State employees to get a three per cent pay rise with inflation already at 5.1 per cent which in real terms is a two per cent decrease in wages.
The new two-year policy provides among the highest public sector wages growth in
the country with employees offered a 3.0 per cent remuneration increase per annum
in 2022-23 and 2023-24, with a possible further 0.5 per cent on offer in 2023-24 for
employees that make a substantial contribution to productivity enhancing reforms Mr Perrottet, the NSW State Premier, explained.
“Healthcare workers say they’re under unprecedented pressure as they face a perfect storm of surging demand, workforce shortages and a daunting backlog caused by pandemic shutdowns,” according to the 7:30 Report which aired June 6.
This would make increasing productivity highly unlikely for nurses and health workers thus the 0.5 per cent top up would be out of reach.
“We sought a modest pay rise of 4.75 per cent, given the wage freeze our members suffered in 2020, they will be insulted by the 3 per cent offer and hints of a further 0.5 per cent next year if they promise to work even harder.
“NSW needs a government willing to be transparent and accountable. Today’s announcements achieve neither of these things and further highlight how out of touch they are with issues facing our state’s health workforce,” NSWNMA Acting Assistant General Secretary, Michael Whaites, said.
It appears the casual workers and part time employees who have worked hard in the past two years according to Mr Whaites may miss out on the $3,000 bonus.
“There’s also no clarity if casual nursing staff or those on temporary contracts will receive this payment, many of whom worked beyond fulltime hours in this pandemic to help their workplaces and communities. It would be deplorable if these hardworking nurses and midwives were arbitrarily excluded,” he said.
Nurses have already struck twice this year regarding ratios for nursing staff in the workplace and better pay.

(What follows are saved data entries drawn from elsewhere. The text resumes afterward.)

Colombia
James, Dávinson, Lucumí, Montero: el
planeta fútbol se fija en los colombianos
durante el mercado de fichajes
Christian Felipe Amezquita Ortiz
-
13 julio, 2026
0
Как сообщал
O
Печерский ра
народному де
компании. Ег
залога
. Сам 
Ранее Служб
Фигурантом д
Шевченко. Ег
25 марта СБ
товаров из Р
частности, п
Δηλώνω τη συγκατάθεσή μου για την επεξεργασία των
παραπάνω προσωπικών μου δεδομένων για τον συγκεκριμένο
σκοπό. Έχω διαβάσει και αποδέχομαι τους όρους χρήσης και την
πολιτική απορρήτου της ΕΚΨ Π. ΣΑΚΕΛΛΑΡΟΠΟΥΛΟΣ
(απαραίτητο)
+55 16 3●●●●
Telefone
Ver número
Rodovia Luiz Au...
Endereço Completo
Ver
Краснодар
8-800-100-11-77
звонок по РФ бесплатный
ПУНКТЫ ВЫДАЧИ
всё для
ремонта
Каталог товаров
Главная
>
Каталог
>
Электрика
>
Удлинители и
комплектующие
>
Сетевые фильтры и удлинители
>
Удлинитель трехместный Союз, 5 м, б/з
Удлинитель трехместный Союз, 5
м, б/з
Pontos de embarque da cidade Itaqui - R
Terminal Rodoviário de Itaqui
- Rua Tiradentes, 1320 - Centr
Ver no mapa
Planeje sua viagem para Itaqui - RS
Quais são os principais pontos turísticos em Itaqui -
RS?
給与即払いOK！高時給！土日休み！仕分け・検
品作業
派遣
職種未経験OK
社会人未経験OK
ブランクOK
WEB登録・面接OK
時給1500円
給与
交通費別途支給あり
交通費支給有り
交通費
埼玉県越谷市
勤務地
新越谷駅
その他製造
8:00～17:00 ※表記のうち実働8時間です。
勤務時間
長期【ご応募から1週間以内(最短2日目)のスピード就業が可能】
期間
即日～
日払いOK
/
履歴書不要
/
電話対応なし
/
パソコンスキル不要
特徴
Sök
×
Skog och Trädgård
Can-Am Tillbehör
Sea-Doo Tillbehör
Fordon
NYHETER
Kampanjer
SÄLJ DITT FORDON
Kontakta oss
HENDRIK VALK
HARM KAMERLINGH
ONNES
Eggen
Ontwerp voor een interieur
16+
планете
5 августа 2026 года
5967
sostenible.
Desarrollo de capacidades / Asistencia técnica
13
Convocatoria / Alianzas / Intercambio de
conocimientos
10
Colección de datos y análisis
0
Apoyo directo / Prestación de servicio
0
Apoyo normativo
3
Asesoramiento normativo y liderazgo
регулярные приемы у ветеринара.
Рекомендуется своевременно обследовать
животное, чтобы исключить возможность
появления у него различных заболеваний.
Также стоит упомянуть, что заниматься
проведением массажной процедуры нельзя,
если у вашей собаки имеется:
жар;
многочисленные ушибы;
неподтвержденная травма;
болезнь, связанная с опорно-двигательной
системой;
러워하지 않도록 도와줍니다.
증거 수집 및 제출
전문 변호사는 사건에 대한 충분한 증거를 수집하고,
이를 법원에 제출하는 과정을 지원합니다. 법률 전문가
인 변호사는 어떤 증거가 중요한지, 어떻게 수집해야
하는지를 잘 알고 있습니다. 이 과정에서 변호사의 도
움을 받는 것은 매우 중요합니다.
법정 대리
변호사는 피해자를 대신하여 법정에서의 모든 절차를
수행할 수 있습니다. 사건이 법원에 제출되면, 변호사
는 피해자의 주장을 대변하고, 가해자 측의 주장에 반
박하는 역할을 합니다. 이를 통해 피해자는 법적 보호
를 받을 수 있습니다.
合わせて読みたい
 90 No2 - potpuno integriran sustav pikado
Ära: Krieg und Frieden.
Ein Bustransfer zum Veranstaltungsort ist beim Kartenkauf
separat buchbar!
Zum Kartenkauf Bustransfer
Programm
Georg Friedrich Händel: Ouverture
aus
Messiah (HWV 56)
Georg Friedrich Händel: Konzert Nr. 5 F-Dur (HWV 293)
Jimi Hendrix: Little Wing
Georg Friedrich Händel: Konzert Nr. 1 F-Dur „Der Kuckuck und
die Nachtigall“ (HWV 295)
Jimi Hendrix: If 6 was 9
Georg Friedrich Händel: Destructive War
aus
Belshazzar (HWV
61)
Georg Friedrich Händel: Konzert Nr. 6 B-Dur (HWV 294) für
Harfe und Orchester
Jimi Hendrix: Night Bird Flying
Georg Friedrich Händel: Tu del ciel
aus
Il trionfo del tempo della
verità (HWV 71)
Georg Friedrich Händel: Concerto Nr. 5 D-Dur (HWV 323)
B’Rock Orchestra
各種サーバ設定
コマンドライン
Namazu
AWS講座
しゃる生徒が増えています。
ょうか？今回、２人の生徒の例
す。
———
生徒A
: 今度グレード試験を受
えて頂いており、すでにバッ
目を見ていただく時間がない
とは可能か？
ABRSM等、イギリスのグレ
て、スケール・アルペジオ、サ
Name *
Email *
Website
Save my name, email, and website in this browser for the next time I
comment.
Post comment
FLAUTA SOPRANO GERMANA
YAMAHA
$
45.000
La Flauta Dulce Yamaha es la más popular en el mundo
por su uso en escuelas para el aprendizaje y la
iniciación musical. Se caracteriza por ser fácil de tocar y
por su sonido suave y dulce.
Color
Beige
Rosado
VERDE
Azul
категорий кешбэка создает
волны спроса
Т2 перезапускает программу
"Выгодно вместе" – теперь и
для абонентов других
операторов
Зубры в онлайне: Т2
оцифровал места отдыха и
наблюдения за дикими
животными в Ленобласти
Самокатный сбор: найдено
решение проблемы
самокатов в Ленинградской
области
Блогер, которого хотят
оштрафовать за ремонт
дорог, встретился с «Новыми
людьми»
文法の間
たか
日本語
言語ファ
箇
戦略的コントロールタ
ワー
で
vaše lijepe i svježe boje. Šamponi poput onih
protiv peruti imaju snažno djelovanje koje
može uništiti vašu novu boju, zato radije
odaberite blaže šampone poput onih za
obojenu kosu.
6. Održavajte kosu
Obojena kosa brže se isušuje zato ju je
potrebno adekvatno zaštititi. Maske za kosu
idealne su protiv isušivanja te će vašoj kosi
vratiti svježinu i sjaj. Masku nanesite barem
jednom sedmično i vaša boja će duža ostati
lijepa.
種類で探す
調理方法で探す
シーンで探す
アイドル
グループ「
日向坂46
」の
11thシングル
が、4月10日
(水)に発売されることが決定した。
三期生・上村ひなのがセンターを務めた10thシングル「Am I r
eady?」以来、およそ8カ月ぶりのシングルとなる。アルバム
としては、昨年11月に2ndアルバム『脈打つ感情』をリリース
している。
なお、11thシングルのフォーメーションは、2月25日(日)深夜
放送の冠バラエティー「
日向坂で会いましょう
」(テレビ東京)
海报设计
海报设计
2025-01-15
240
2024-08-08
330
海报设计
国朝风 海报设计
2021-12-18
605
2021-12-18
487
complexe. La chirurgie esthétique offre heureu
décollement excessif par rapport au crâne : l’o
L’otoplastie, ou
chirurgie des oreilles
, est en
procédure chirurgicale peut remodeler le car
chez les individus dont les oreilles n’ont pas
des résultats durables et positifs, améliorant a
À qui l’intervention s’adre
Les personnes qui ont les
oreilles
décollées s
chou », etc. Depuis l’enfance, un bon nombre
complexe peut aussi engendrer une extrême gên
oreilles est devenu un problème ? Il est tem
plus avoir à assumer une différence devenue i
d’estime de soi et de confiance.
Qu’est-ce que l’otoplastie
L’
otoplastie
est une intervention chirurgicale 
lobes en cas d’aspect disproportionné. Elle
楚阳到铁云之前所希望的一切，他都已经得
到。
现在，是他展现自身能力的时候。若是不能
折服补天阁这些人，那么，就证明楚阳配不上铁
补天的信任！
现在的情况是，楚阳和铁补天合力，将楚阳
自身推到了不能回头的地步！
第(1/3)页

“We need shift by shift ratios in NSW to deliver safe staffing and improve the working conditions of those who have endured so much while keeping our communities safe,” NSWNMA Acting General Secretary, Shaye Candish, said.
Local nurses explain
Nurse ratios are used in other states to ensure safety and help stop burn out, they equal one nurse per three patients in the emergency department and four patients per nurse in all other departments is the standard ratios supported widely by research and implemented in other states, Ms Bragga the local NSW Nursing and Midwives Association representative said.
She added that at times the nurse ratio at the hospital could reach 12 patients per nurse in the emergency department.
“Nurses are overworked, we are doing double shifts and overtime and then they come back the next morning to do it all over again.
That causes burnout, exhaustion and fatigue, which then leads to mistakes, things being missed, nurses are doing so much we are missing out when patients start deteriorating’”
She explained the strain on nurses becomes greater as they feel they are failing in the job.
“It hangs over your head, she said, you will wake up at 2am in the morning and go, ‘I forgot to do this or I forgot to do that,’ which further causes anxiety about going to work every day knowing you’re not able to uphold the standard of care you want to.